Problem to solve - Print the data exactly as written, but leave out each picture.

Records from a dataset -
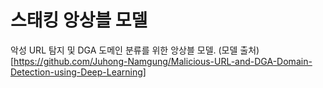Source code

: # 스태킹 앙상블 모델

악성 URL 탐지 및 DGA 도메인 분류를 위한 앙상블 모델. (모델 출처)[https://github.com/Juhong-Namgung/Malicious-URL-and-DGA-Domain-Detection-using-Deep-Learning]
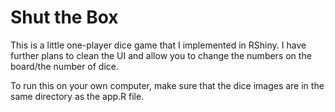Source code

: # Shut the Box

This is a little one-player dice game that I implemented in RShiny. I have further plans to clean the UI and allow you to change the numbers on the board/the number of dice.

To run this on your own computer, make sure that the dice images are in the same directory as the app.R file.
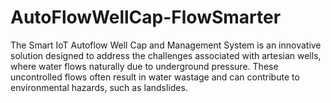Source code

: # AutoFlowWellCap-FlowSmarter
The Smart IoT Autoflow Well Cap and Management System is an innovative solution designed to address the challenges associated with artesian wells, where water flows naturally due to underground pressure. These uncontrolled flows often result in water wastage and can contribute to environmental hazards, such as landslides.
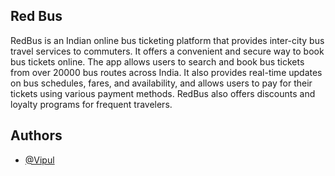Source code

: 
    
## Red Bus

    
RedBus is an Indian online bus ticketing platform that provides inter-city bus travel services to commuters. It offers a convenient and secure way to book bus tickets online. The app allows users to search and book bus tickets from over 20000 bus routes across India. It also provides real-time updates on bus schedules, fares, and availability, and allows users to pay for their tickets using various payment methods. RedBus also offers discounts and loyalty programs for frequent travelers.


## Authors

- [@Vipul](https://www.github.com/VipulTawar2003)

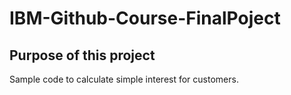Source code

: # IBM-Github-Course-FinalPoject

## Purpose of this project
Sample code to calculate simple interest for customers.
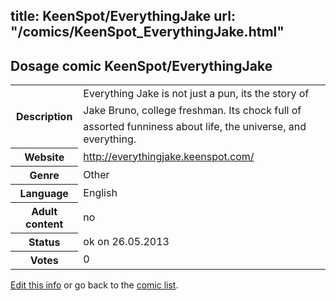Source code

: title: KeenSpot/EverythingJake
url: "/comics/KeenSpot_EverythingJake.html"
---
Dosage comic KeenSpot/EverythingJake
-----------------------------------------

<p id="msg"></p>
<script type="text/javascript">
if (window.location.search === '?edit_info_mail=sent_ok') {
  var elem = document.getElementById("msg");
  elem.innerHTML = 'Edited information sucessfully sent for review, which is usually done daily. Thanks!';
  elem.className = 'ok';
}
</script>
<table class="comicinfo">
<tr>
<th>Description</th><td>Everything Jake is not just a pun, its the story of Jake Bruno, college freshman. Its chock full of assorted funniness about life, the universe, and everything.</td>
</tr>
<tr>
<th>Website</th><td><a href="http://everythingjake.keenspot.com/">http://everythingjake.keenspot.com/</a></td>
</tr>
<tr>
<th>Genre</th><td>Other</td>
</tr>
<tr>
<th>Language</th><td>English</td>
</tr>
<tr>
<th>Adult content</th><td>no</td>
</tr>
<tr>
<th>Status</th><td>ok on 26.05.2013</td>
</tr>
<tr>
<th>Votes</th><td>0</td>
</tr>
</table>

[Edit this info](KeenSpot_EverythingJake_edit.html) or go back to the [comic list](../comic-index.html).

Answer below -
Source code

: # 스태킹 앙상블 모델

악성 URL 탐지 및 DGA 도메인 분류를 위한 앙상블 모델. (모델 출처)[https://github.com/Juhong-Namgung/Malicious-URL-and-DGA-Domain-Detection-using-Deep-Learning]
Source code

: # Shut the Box

This is a little one-player dice game that I implemented in RShiny. I have further plans to clean the UI and allow you to change the numbers on the board/the number of dice.

To run this on your own computer, make sure that the dice images are in the same directory as the app.R file.
Source code

: # AutoFlowWellCap-FlowSmarter
The Smart IoT Autoflow Well Cap and Management System is an innovative solution designed to address the challenges associated with artesian wells, where water flows naturally due to underground pressure. These uncontrolled flows often result in water wastage and can contribute to environmental hazards, such as landslides.
Source code

: 
    
## Red Bus

    
RedBus is an Indian online bus ticketing platform that provides inter-city bus travel services to commuters. It offers a convenient and secure way to book bus tickets online. The app allows users to search and book bus tickets from over 20000 bus routes across India. It also provides real-time updates on bus schedules, fares, and availability, and allows users to pay for their tickets using various payment methods. RedBus also offers discounts and loyalty programs for frequent travelers.


## Authors

- [@Vipul](https://www.github.com/VipulTawar2003)

Source code

: # IBM-Github-Course-FinalPoject

## Purpose of this project
Sample code to calculate simple interest for customers.
Source code

: title: KeenSpot/EverythingJake
url: "/comics/KeenSpot_EverythingJake.html"
---
Dosage comic KeenSpot/EverythingJake
-----------------------------------------

<p id="msg"></p>
<script type="text/javascript">
if (window.location.search === '?edit_info_mail=sent_ok') {
  var elem = document.getElementById("msg");
  elem.innerHTML = 'Edited information sucessfully sent for review, which is usually done daily. Thanks!';
  elem.className = 'ok';
}
</script>
<table class="comicinfo">
<tr>
<th>Description</th><td>Everything Jake is not just a pun, its the story of Jake Bruno, college freshman. Its chock full of assorted funniness about life, the universe, and everything.</td>
</tr>
<tr>
<th>Website</th><td><a href="http://everythingjake.keenspot.com/">http://everythingjake.keenspot.com/</a></td>
</tr>
<tr>
<th>Genre</th><td>Other</td>
</tr>
<tr>
<th>Language</th><td>English</td>
</tr>
<tr>
<th>Adult content</th><td>no</td>
</tr>
<tr>
<th>Status</th><td>ok on 26.05.2013</td>
</tr>
<tr>
<th>Votes</th><td>0</td>
</tr>
</table>

[Edit this info](KeenSpot_EverythingJake_edit.html) or go back to the [comic list](../comic-index.html).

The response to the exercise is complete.